What you return should be the complete listing, unchanged, with no pictures in it.

EXERCISE DATA section start

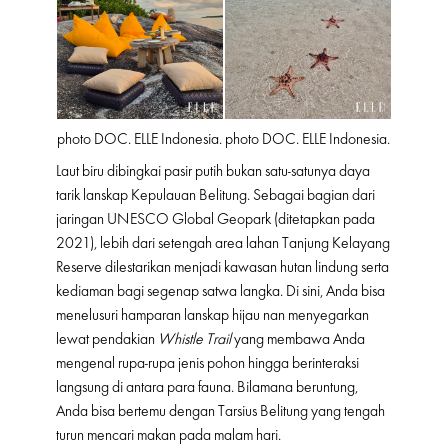
photo DOC. ELLE Indonesia.
photo DOC. ELLE Indonesia.
Laut biru dibingkai pasir putih bukan satu-satunya daya
tarik lanskap Kepulauan Belitung. Sebagai bagian dari
jaringan UNESCO Global Geopark (ditetapkan pada
2021), lebih dari setengah area lahan Tanjung Kelayang
Reserve dilestarikan menjadi kawasan hutan lindung serta
kediaman bagi segenap satwa langka. Di sini, Anda bisa
menelusuri hamparan lanskap hijau nan menyegarkan
lewat pendakian
Whistle Trail
yang membawa Anda
mengenal rupa-rupa jenis pohon hingga berinteraksi
langsung di antara para fauna. Bilamana beruntung,
Anda bisa bertemu dengan Tarsius Belitung yang tengah
turun mencari makan pada malam hari.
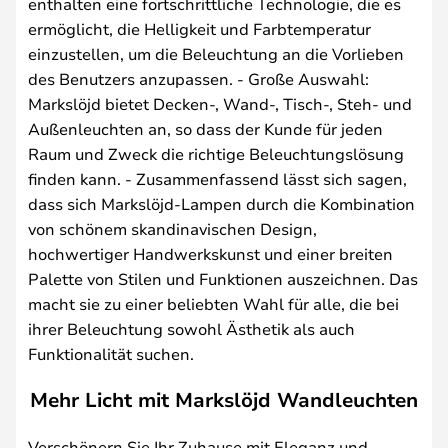
enthalten eine fortschrittliche Technologie, die es
ermöglicht, die Helligkeit und Farbtemperatur
einzustellen, um die Beleuchtung an die Vorlieben
des Benutzers anzupassen. - Große Auswahl:
Markslöjd bietet Decken-, Wand-, Tisch-, Steh- und
Außenleuchten an, so dass der Kunde für jeden
Raum und Zweck die richtige Beleuchtungslösung
finden kann. - Zusammenfassend lässt sich sagen,
dass sich Markslöjd-Lampen durch die Kombination
von schönem skandinavischen Design,
hochwertiger Handwerkskunst und einer breiten
Palette von Stilen und Funktionen auszeichnen. Das
macht sie zu einer beliebten Wahl für alle, die bei
ihrer Beleuchtung sowohl Ästhetik als auch
Funktionalität suchen.
Mehr Licht mit Markslöjd Wandleuchten
Verschönern Sie Ihr Zuhause mit Eleganz und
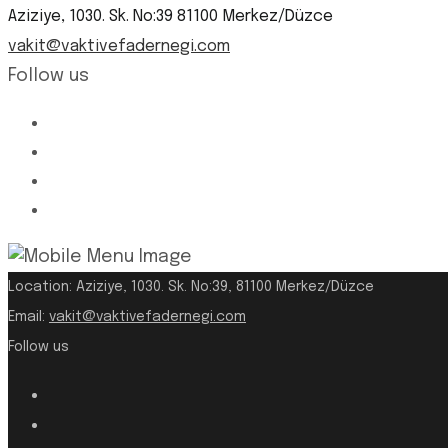
Aziziye, 1030. Sk. No:39 81100 Merkez/Düzce
vakit@vaktivefadernegi.com
Follow us
Location:
Aziziye, 1030. Sk. No:39, 81100 Merkez/Düzce
Email:
vakit@vaktivefadernegi.com
Follow us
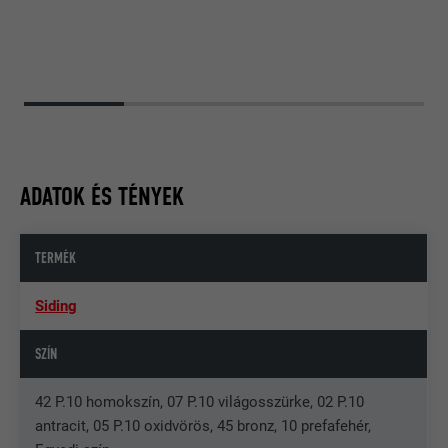
ADATOK ÉS TÉNYEK
TERMÉK
Siding
SZÍN
42 P.10 homokszín, 07 P.10 világosszürke, 02 P.10
antracit, 05 P.10 oxidvörös, 45 bronz, 10 prefafehér,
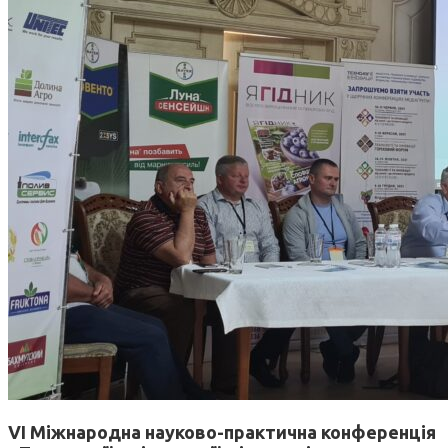
VI Міжнародна науково-практична конференція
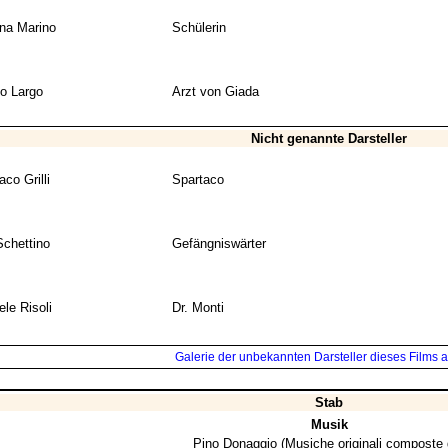
ina Marino
Schülerin
io Largo
Arzt von Giada
Nicht genannte Darsteller
aco Grilli
Spartaco
Schettino
Gefängniswärter
ele Risoli
Dr. Monti
Galerie der unbekannten Darsteller dieses Films a
Stab
Musik
Pino Donaggio
(Musiche originali composte 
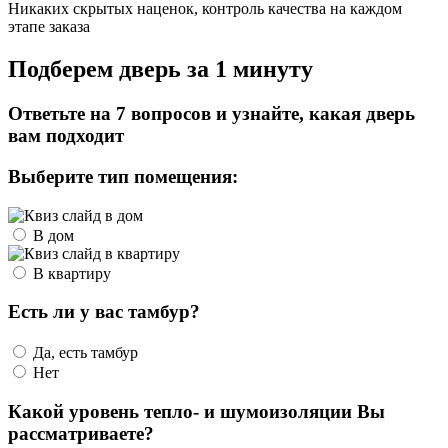
Никаких скрытых наценок, контроль качества на каждом
этапе заказа
Подберем дверь за 1 минуту
Ответьте на 7 вопросов и узнайте, какая дверь
вам подходит
Выберите тип помещения:
В дом
В квартиру
Есть ли у вас тамбур?
Да, есть тамбур
Нет
Какой уровень тепло- и шумоизоляции Вы
рассматриваете?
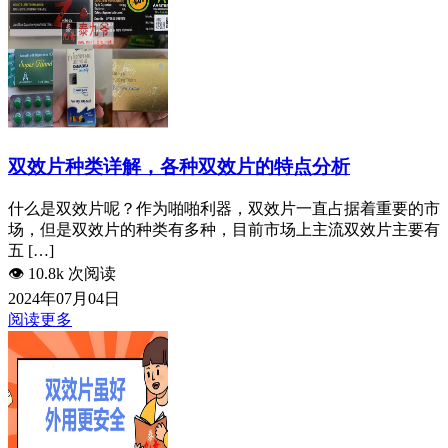
双效片种类详解，各种双效片的特点分析
什么是双效片呢？作为啪啪利器，双效片一直占据着重要的市
场，但是双效片的种类有多种，目前市场上主流双效片主要有
五 […]
👁️
10.8k 次阅读
2024年07月04日
阅读更多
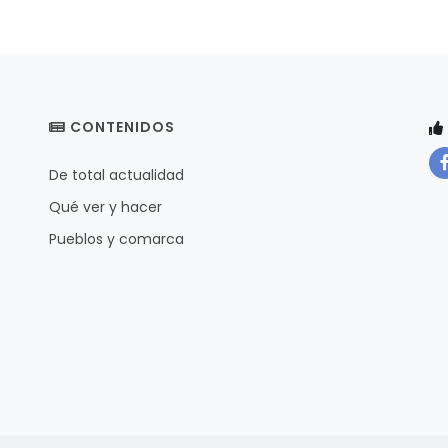
CONTENIDOS
De total actualidad
Qué ver y hacer
Pueblos y comarca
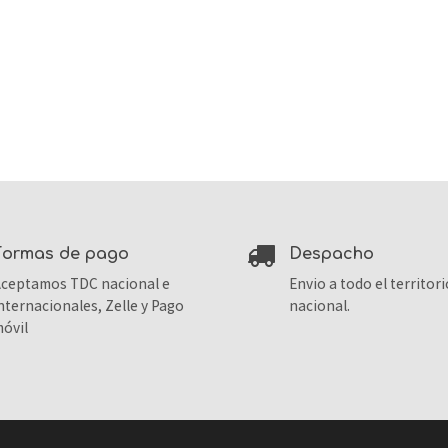
formas de pago
despacho
ceptamos TDC nacional e
Envio a todo el territori
nternacionales, Zelle y Pago
nacional.
óvil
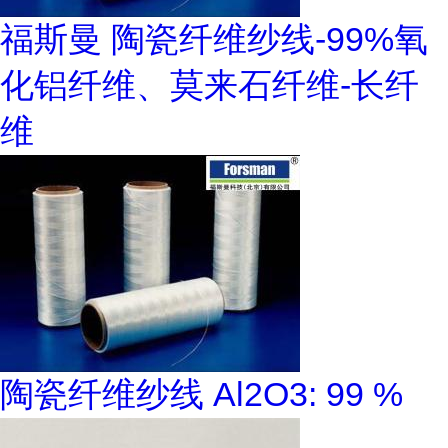
福斯曼 陶瓷纤维纱线-99%氧
化铝纤维、莫来石纤维-长纤
维
陶瓷纤维纱线 Al2O3: 99 %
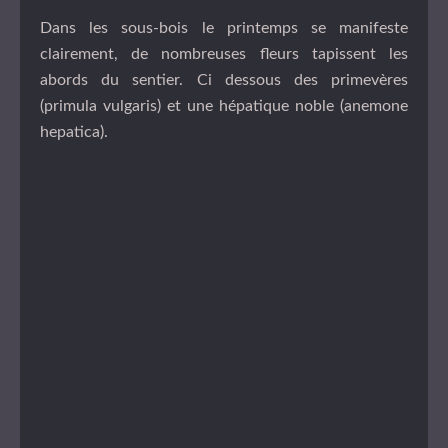
Dans les sous-bois le printemps se manifeste
clairement, de nombreuses fleurs tapissent les
abords du sentier. Ci dessous des primevères
(primula vulgaris) et une hépatique noble (anemone
hepatica).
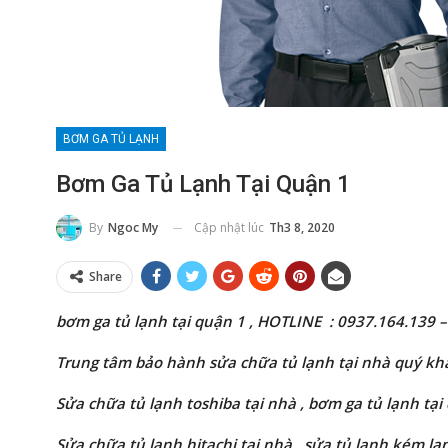
BƠM GA TỦ LẠNH
Bơm Ga Tủ Lạnh Tại Quận 1
Cập nhật lúc
Th3 8, 2020
By
Ngoc My
Share
bơm ga tủ lạnh tại quận 1 , HOTLINE : 0937.164.139 – Đ
Trung tâm bảo hành sửa chữa tủ lạnh tại nhà quý khác
Sửa chữa tủ lạnh
toshiba
tại nhà , bơm ga tủ lạnh tại
Sửa chữa tủ lạnh
hitachi
tại nhà ,
sửa
tủ lạnh kém lạn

EXERCISE DATA section end

### RESPONSE AREA
photo DOC. ELLE Indonesia.
photo DOC. ELLE Indonesia.
Laut biru dibingkai pasir putih bukan satu-satunya daya
tarik lanskap Kepulauan Belitung. Sebagai bagian dari
jaringan UNESCO Global Geopark (ditetapkan pada
2021), lebih dari setengah area lahan Tanjung Kelayang
Reserve dilestarikan menjadi kawasan hutan lindung serta
kediaman bagi segenap satwa langka. Di sini, Anda bisa
menelusuri hamparan lanskap hijau nan menyegarkan
lewat pendakian
Whistle Trail
yang membawa Anda
mengenal rupa-rupa jenis pohon hingga berinteraksi
langsung di antara para fauna. Bilamana beruntung,
Anda bisa bertemu dengan Tarsius Belitung yang tengah
turun mencari makan pada malam hari.
enthalten eine fortschrittliche Technologie, die es
ermöglicht, die Helligkeit und Farbtemperatur
einzustellen, um die Beleuchtung an die Vorlieben
des Benutzers anzupassen. - Große Auswahl:
Markslöjd bietet Decken-, Wand-, Tisch-, Steh- und
Außenleuchten an, so dass der Kunde für jeden
Raum und Zweck die richtige Beleuchtungslösung
finden kann. - Zusammenfassend lässt sich sagen,
dass sich Markslöjd-Lampen durch die Kombination
von schönem skandinavischen Design,
hochwertiger Handwerkskunst und einer breiten
Palette von Stilen und Funktionen auszeichnen. Das
macht sie zu einer beliebten Wahl für alle, die bei
ihrer Beleuchtung sowohl Ästhetik als auch
Funktionalität suchen.
Mehr Licht mit Markslöjd Wandleuchten
Verschönern Sie Ihr Zuhause mit Eleganz und
Aziziye, 1030. Sk. No:39 81100 Merkez/Düzce
vakit@vaktivefadernegi.com
Follow us
Location:
Aziziye, 1030. Sk. No:39, 81100 Merkez/Düzce
Email:
vakit@vaktivefadernegi.com
Follow us
ADATOK ÉS TÉNYEK
TERMÉK
Siding
SZÍN
42 P.10 homokszín, 07 P.10 világosszürke, 02 P.10
antracit, 05 P.10 oxidvörös, 45 bronz, 10 prefafehér,
VI Міжнародна науково-практична конференція
ina Marino
Schülerin
io Largo
Arzt von Giada
Nicht genannte Darsteller
aco Grilli
Spartaco
Schettino
Gefängniswärter
ele Risoli
Dr. Monti
Galerie der unbekannten Darsteller dieses Films a
Stab
Musik
Pino Donaggio
(Musiche originali composte 
Никаких скрытых наценок, контроль качества на каждом
этапе заказа
Подберем дверь за 1 минуту
Ответьте на 7 вопросов и узнайте, какая дверь
вам подходит
Выберите тип помещения:
В дом
В квартиру
Есть ли у вас тамбур?
Да, есть тамбур
Нет
Какой уровень тепло- и шумоизоляции Вы
рассматриваете?
双效片种类详解，各种双效片的特点分析
什么是双效片呢？作为啪啪利器，双效片一直占据着重要的市
场，但是双效片的种类有多种，目前市场上主流双效片主要有
五 […]
👁️
10.8k 次阅读
2024年07月04日
阅读更多
CONTENIDOS
De total actualidad
Qué ver y hacer
Pueblos y comarca
formas de pago
despacho
ceptamos TDC nacional e
Envio a todo el territori
nternacionales, Zelle y Pago
nacional.
óvil
福斯曼 陶瓷纤维纱线-99%氧
化铝纤维、莫来石纤维-长纤
维
陶瓷纤维纱线 Al2O3: 99 %
Dans les sous-bois le printemps se manifeste
clairement, de nombreuses fleurs tapissent les
abords du sentier. Ci dessous des primevères
(primula vulgaris) et une hépatique noble (anemone
hepatica).
BƠM GA TỦ LẠNH
Bơm Ga Tủ Lạnh Tại Quận 1
Cập nhật lúc
Th3 8, 2020
By
Ngoc My
Share
bơm ga tủ lạnh tại quận 1 , HOTLINE : 0937.164.139 – Đ
Trung tâm bảo hành sửa chữa tủ lạnh tại nhà quý khác
Sửa chữa tủ lạnh
toshiba
tại nhà , bơm ga tủ lạnh tại
Sửa chữa tủ lạnh
hitachi
tại nhà ,
sửa
tủ lạnh kém lạn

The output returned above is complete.